Arz format consists of 5 blocks of binary data: Header (HDR), Record Table (RT), Record Data (RD), String Table (ST) and the Footer (FTR).
The binary format is LittleEndian with SinglePrecision Floats.
The HDR consists of 6 32-bit ints.
- A version number (HDR_VER)
- The offset to the Record Table (HDR_RDPOS)
- The size of the Record Table (HDR_RDSIZE)
- The record count (HDR_RDCNT)
- The offset to the ST (HDR_STPOS)
- The size of the ST (HDR_STSIZE)
The RD directly follows the RT and has the same count of records, so offset/size information is not needed for both blocks. I probably should refactor the code to call the HDR values RTPOS and RTSIZE, but whatever. Strings are stored as int32 (size) + char* (string), referred to a CStrings. In most places, strings are stored as the 32-bit integer index of their position within the String Table (STidx: see below).
Beginning at HDR_RDPOS you can read in HDR_RDCNT Record Table entries with the following format of 32-bit ints plus a CString.
- The record name as an STidx
- The record Class as a CString
- The compressed data offset
- The compressed data size
- The uncompressed data size
- int32 - A, which I call fileLastWriteTimeLow
- int32 - B, which I call fileLastWriteTimeHigh
Once you have read all of these Record Table entries, you have the locations to the compressed data for each record. Using the LZ4 function LZ4_decompress_fast() you can unpack read block of compressed data.
Records are basically just a list of fields or name->value pairs. While each fieldName is stored as STidx, the fieldValues can be of various data types and can be singular values or arrays of these data types.

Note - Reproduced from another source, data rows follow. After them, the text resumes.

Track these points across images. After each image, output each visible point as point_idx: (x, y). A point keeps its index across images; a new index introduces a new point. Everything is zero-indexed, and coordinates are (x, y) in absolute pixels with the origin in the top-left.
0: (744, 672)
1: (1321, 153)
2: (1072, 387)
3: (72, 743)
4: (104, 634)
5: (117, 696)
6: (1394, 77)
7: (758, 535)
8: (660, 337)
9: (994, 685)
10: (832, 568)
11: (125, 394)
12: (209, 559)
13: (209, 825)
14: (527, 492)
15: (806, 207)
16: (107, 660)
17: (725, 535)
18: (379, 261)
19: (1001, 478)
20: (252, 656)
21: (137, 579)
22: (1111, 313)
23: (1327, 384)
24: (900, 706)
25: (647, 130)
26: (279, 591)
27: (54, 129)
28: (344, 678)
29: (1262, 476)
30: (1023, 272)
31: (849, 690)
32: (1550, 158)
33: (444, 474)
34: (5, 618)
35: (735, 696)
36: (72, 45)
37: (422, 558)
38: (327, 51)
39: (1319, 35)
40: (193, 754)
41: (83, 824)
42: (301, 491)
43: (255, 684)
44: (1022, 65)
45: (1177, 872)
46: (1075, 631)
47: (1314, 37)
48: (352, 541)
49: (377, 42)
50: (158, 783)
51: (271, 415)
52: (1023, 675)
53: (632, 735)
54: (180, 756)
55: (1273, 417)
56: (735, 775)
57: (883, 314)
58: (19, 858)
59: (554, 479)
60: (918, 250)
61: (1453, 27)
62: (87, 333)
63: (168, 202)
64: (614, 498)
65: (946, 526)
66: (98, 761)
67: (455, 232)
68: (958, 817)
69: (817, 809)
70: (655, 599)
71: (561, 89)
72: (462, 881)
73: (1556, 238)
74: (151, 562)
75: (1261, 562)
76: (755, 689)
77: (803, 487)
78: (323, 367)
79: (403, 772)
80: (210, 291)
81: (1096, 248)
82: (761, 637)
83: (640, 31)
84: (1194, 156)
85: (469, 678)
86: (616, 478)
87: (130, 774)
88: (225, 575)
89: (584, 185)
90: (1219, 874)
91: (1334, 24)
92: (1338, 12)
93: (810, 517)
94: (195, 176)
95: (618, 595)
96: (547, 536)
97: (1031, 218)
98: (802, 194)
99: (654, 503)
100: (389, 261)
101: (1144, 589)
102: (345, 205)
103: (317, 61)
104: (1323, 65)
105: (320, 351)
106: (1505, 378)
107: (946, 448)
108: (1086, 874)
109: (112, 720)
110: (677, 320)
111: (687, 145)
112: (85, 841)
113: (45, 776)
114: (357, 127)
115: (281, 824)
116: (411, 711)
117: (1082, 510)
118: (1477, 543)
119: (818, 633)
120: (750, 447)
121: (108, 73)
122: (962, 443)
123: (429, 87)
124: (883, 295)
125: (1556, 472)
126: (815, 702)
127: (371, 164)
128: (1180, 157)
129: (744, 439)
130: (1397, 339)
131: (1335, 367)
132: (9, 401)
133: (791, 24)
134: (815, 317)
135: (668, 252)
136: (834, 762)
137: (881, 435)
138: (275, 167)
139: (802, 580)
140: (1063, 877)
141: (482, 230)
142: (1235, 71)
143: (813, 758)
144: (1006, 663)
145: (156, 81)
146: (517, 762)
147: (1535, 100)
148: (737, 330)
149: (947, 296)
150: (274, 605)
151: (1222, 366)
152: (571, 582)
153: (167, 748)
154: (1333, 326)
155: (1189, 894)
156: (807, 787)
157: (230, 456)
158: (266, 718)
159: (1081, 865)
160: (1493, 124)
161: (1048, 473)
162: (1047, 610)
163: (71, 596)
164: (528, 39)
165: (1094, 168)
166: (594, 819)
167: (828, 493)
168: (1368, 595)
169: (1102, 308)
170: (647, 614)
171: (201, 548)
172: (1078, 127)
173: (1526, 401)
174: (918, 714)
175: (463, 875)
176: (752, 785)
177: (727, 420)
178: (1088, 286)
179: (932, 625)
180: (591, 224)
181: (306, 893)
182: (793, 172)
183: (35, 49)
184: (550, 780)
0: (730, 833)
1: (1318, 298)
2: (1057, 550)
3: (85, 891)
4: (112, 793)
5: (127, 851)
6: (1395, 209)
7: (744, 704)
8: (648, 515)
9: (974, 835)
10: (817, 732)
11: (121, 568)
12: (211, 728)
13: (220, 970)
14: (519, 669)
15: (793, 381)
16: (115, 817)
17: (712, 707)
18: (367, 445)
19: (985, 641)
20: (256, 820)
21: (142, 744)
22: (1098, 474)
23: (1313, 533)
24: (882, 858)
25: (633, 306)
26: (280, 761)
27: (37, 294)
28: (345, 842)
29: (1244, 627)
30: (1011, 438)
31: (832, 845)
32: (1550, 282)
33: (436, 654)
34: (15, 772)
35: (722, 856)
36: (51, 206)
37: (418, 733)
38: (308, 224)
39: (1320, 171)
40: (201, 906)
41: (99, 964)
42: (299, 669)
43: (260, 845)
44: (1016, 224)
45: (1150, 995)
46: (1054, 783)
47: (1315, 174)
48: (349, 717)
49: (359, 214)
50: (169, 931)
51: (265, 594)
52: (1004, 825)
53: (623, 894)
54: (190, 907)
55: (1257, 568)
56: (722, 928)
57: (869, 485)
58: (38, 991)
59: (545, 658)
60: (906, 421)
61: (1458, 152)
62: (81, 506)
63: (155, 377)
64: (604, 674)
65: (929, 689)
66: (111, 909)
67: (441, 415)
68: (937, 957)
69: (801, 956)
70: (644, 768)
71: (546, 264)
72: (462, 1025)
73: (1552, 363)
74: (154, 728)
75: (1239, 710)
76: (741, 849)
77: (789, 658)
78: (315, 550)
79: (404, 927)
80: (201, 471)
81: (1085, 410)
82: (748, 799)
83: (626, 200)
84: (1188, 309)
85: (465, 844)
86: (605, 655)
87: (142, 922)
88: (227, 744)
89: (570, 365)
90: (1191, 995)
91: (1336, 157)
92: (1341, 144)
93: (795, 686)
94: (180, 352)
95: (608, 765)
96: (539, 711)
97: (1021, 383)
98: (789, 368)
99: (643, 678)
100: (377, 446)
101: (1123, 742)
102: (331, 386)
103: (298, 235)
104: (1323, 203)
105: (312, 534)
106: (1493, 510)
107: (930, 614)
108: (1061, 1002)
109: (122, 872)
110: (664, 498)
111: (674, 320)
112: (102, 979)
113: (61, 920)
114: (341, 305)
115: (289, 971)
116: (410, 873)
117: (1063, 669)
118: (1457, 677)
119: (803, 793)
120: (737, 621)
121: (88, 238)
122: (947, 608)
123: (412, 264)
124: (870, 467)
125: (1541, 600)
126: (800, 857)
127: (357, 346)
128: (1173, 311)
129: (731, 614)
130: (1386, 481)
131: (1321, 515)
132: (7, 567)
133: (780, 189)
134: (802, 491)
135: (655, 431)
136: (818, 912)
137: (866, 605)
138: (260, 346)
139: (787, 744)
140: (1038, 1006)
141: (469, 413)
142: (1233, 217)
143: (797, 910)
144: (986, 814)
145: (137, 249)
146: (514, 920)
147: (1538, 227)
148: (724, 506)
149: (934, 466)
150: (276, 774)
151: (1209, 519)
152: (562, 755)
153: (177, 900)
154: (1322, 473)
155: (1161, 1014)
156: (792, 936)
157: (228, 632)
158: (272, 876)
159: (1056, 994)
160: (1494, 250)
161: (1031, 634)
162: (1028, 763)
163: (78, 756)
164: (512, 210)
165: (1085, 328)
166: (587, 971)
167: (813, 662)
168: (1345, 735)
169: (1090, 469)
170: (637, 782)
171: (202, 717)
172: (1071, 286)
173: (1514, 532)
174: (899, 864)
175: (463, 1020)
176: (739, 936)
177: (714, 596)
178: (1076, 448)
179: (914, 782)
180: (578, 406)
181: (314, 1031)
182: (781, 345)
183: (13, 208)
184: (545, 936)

The uncompressed record data contains a series of fields with the format:
- dataType - a 16-bit integer for an enum of Int,String,Bool,Float
- valueCount - 16-bit integer for the number of values
- nameIndex - 32-bit STidx for the fieldName
This triplet is then followed by valueCount 32-bit integers or single-precision floats. Int,String and Bool are all stored as 32-bit integers. If the dataType is String, then the integer is an STidx. If it is boolean, it is merely 0/1, and if it is integer, then it has the actual value. If the dataType is float, then valueCount floats are stored instead of integers.

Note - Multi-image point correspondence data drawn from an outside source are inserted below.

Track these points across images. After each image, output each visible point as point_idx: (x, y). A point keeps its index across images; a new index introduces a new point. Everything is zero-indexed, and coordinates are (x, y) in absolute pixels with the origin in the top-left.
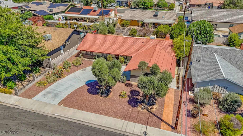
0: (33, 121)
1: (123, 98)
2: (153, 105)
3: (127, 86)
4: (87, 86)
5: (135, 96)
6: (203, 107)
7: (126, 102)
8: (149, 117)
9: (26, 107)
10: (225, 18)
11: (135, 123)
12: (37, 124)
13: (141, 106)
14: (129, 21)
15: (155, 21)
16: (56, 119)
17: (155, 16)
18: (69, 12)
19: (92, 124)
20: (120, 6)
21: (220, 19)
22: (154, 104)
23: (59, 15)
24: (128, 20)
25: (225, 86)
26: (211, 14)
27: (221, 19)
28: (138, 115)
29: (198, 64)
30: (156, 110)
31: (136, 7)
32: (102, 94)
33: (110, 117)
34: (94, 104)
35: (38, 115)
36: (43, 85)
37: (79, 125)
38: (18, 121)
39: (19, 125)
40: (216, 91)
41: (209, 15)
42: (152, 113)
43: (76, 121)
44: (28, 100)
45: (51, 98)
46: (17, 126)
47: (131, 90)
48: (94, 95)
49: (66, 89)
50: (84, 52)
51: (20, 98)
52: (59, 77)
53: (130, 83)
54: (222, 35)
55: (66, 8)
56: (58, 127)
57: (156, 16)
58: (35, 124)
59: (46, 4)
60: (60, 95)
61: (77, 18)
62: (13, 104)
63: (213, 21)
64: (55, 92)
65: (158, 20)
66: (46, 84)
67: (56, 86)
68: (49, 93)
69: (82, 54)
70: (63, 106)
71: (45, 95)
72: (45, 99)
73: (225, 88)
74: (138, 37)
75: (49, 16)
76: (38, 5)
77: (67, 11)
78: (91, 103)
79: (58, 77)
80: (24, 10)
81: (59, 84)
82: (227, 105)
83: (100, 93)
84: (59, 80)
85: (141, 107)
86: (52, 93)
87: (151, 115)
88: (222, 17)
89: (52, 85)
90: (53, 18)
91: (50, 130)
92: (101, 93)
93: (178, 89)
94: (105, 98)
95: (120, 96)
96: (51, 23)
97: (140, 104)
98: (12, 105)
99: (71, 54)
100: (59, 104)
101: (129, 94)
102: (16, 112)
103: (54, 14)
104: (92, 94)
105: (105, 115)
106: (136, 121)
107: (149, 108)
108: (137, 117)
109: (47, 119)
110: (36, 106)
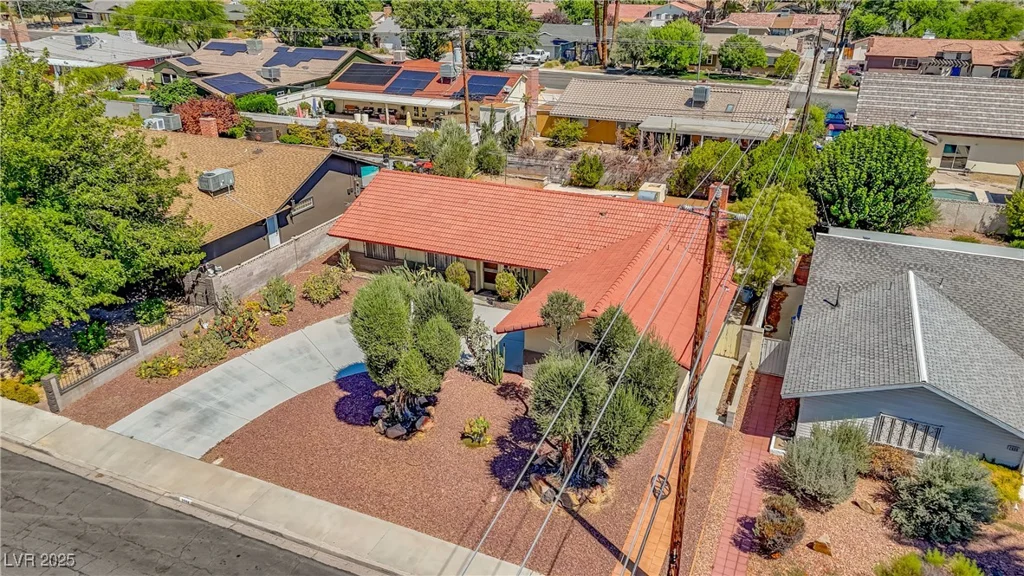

The String Table starts with a 32-bit int that is the number of strings in the table, and then just CString after CString of all the strings. When you read then all into an array, the index for each string becomes the STidx. This is the way most strings are stored, once in the ST and everywhere else as the STidx to that ST entry.
The Footer is four 32-bit integers from adler32() (zlib) calls on buffers containing various blocks of the data in binary format. Think of it as a bunch of checksums to ensure data integrity.
- adler32 for the HDR+RT+RD+ST
- adler32 for the ST
- adler32 for the RT
- adler32 for the RD
I determined all this from the source code of TQVault, a modding forum when zlib was switched to LZ4 for RD compression, and Rhis. So do not get your hopes up and think I am some kind of master reverse engineer type. I post this all here in English in case I am wrong about something, then maybe bugs in my code can be fixed without anyone needing to read the code.